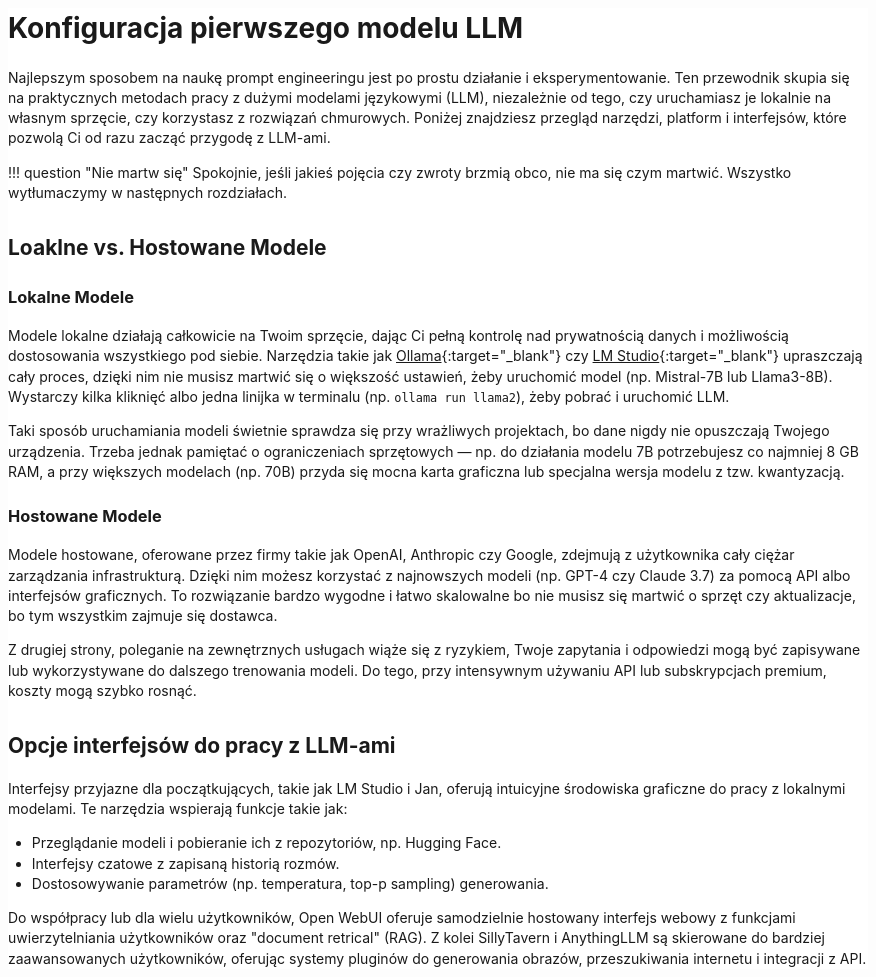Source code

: # Konfiguracja pierwszego modelu LLM

Najlepszym sposobem na naukę prompt engineeringu jest po prostu działanie i eksperymentowanie. Ten przewodnik skupia się na praktycznych metodach pracy z dużymi modelami językowymi (LLM), niezależnie od tego, czy uruchamiasz je lokalnie na własnym sprzęcie, czy korzystasz z rozwiązań chmurowych. Poniżej znajdziesz przegląd narzędzi, platform i interfejsów, które pozwolą Ci od razu zacząć przygodę z LLM-ami.

!!! question "Nie martw się"
    Spokojnie, jeśli jakieś pojęcia czy zwroty brzmią obco, nie ma się czym martwić. Wszystko wytłumaczymy w następnych rozdziałach.

## Loaklne vs. Hostowane Modele

### Lokalne Modele

Modele lokalne działają całkowicie na Twoim sprzęcie, dając Ci pełną kontrolę nad prywatnością danych i możliwością dostosowania wszystkiego pod siebie. Narzędzia takie jak [Ollama](https://ollama.com/){:target="_blank"} czy [LM Studio](https://lmstudio.ai/){:target="_blank"} upraszczają cały proces, dzięki nim nie musisz martwić się o większość ustawień, żeby uruchomić model (np. Mistral-7B lub Llama3-8B). Wystarczy kilka kliknięć albo jedna linijka w terminalu (np. `ollama run llama2`), żeby pobrać i uruchomić LLM.

Taki sposób uruchamiania modeli świetnie sprawdza się przy wrażliwych projektach, bo dane nigdy nie opuszczają Twojego urządzenia. Trzeba jednak pamiętać o ograniczeniach sprzętowych — np. do działania modelu 7B potrzebujesz co najmniej 8 GB RAM, a przy większych modelach (np. 70B) przyda się mocna karta graficzna lub specjalna wersja modelu z tzw. kwantyzacją.

### Hostowane Modele

Modele hostowane, oferowane przez firmy takie jak OpenAI, Anthropic czy Google, zdejmują z użytkownika cały ciężar zarządzania infrastrukturą. Dzięki nim możesz korzystać z najnowszych modeli (np. GPT-4 czy Claude 3.7) za pomocą API albo interfejsów graficznych. To rozwiązanie bardzo wygodne i łatwo skalowalne bo nie musisz się martwić o sprzęt czy aktualizacje, bo tym wszystkim zajmuje się dostawca.

Z drugiej strony, poleganie na zewnętrznych usługach wiąże się z ryzykiem, Twoje zapytania i odpowiedzi mogą być zapisywane lub wykorzystywane do dalszego trenowania modeli. Do tego, przy intensywnym używaniu API lub subskrypcjach premium, koszty mogą szybko rosnąć.

## Opcje interfejsów do pracy z LLM-ami

Interfejsy przyjazne dla początkujących, takie jak LM Studio i Jan, oferują intuicyjne środowiska graficzne do pracy z lokalnymi modelami. Te narzędzia wspierają funkcje takie jak:

- Przeglądanie modeli i pobieranie ich z repozytoriów, np. Hugging Face.
- Interfejsy czatowe z zapisaną historią rozmów.
- Dostosowywanie parametrów (np. temperatura, top-p sampling) generowania.

Do współpracy lub dla wielu użytkowników, Open WebUI oferuje samodzielnie hostowany interfejs webowy z funkcjami uwierzytelniania użytkowników oraz "document retrical" (RAG). Z kolei SillyTavern i AnythingLLM są skierowane do bardziej zaawansowanych użytkowników, oferując systemy pluginów do generowania obrazów, przeszukiwania internetu i integracji z API.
━━━━━━━━━━━━━━━━━━━━
## What the task requires
Leaving the pictures aside, write out the entries above exactly.

## Problem solution
Source code

: # Konfiguracja pierwszego modelu LLM

Najlepszym sposobem na naukę prompt engineeringu jest po prostu działanie i eksperymentowanie. Ten przewodnik skupia się na praktycznych metodach pracy z dużymi modelami językowymi (LLM), niezależnie od tego, czy uruchamiasz je lokalnie na własnym sprzęcie, czy korzystasz z rozwiązań chmurowych. Poniżej znajdziesz przegląd narzędzi, platform i interfejsów, które pozwolą Ci od razu zacząć przygodę z LLM-ami.

!!! question "Nie martw się"
    Spokojnie, jeśli jakieś pojęcia czy zwroty brzmią obco, nie ma się czym martwić. Wszystko wytłumaczymy w następnych rozdziałach.

## Loaklne vs. Hostowane Modele

### Lokalne Modele

Modele lokalne działają całkowicie na Twoim sprzęcie, dając Ci pełną kontrolę nad prywatnością danych i możliwością dostosowania wszystkiego pod siebie. Narzędzia takie jak [Ollama](https://ollama.com/){:target="_blank"} czy [LM Studio](https://lmstudio.ai/){:target="_blank"} upraszczają cały proces, dzięki nim nie musisz martwić się o większość ustawień, żeby uruchomić model (np. Mistral-7B lub Llama3-8B). Wystarczy kilka kliknięć albo jedna linijka w terminalu (np. `ollama run llama2`), żeby pobrać i uruchomić LLM.

Taki sposób uruchamiania modeli świetnie sprawdza się przy wrażliwych projektach, bo dane nigdy nie opuszczają Twojego urządzenia. Trzeba jednak pamiętać o ograniczeniach sprzętowych — np. do działania modelu 7B potrzebujesz co najmniej 8 GB RAM, a przy większych modelach (np. 70B) przyda się mocna karta graficzna lub specjalna wersja modelu z tzw. kwantyzacją.

### Hostowane Modele

Modele hostowane, oferowane przez firmy takie jak OpenAI, Anthropic czy Google, zdejmują z użytkownika cały ciężar zarządzania infrastrukturą. Dzięki nim możesz korzystać z najnowszych modeli (np. GPT-4 czy Claude 3.7) za pomocą API albo interfejsów graficznych. To rozwiązanie bardzo wygodne i łatwo skalowalne bo nie musisz się martwić o sprzęt czy aktualizacje, bo tym wszystkim zajmuje się dostawca.

Z drugiej strony, poleganie na zewnętrznych usługach wiąże się z ryzykiem, Twoje zapytania i odpowiedzi mogą być zapisywane lub wykorzystywane do dalszego trenowania modeli. Do tego, przy intensywnym używaniu API lub subskrypcjach premium, koszty mogą szybko rosnąć.

## Opcje interfejsów do pracy z LLM-ami

Interfejsy przyjazne dla początkujących, takie jak LM Studio i Jan, oferują intuicyjne środowiska graficzne do pracy z lokalnymi modelami. Te narzędzia wspierają funkcje takie jak:

- Przeglądanie modeli i pobieranie ich z repozytoriów, np. Hugging Face.
- Interfejsy czatowe z zapisaną historią rozmów.
- Dostosowywanie parametrów (np. temperatura, top-p sampling) generowania.

Do współpracy lub dla wielu użytkowników, Open WebUI oferuje samodzielnie hostowany interfejs webowy z funkcjami uwierzytelniania użytkowników oraz "document retrical" (RAG). Z kolei SillyTavern i AnythingLLM są skierowane do bardziej zaawansowanych użytkowników, oferując systemy pluginów do generowania obrazów, przeszukiwania internetu i integracji z API.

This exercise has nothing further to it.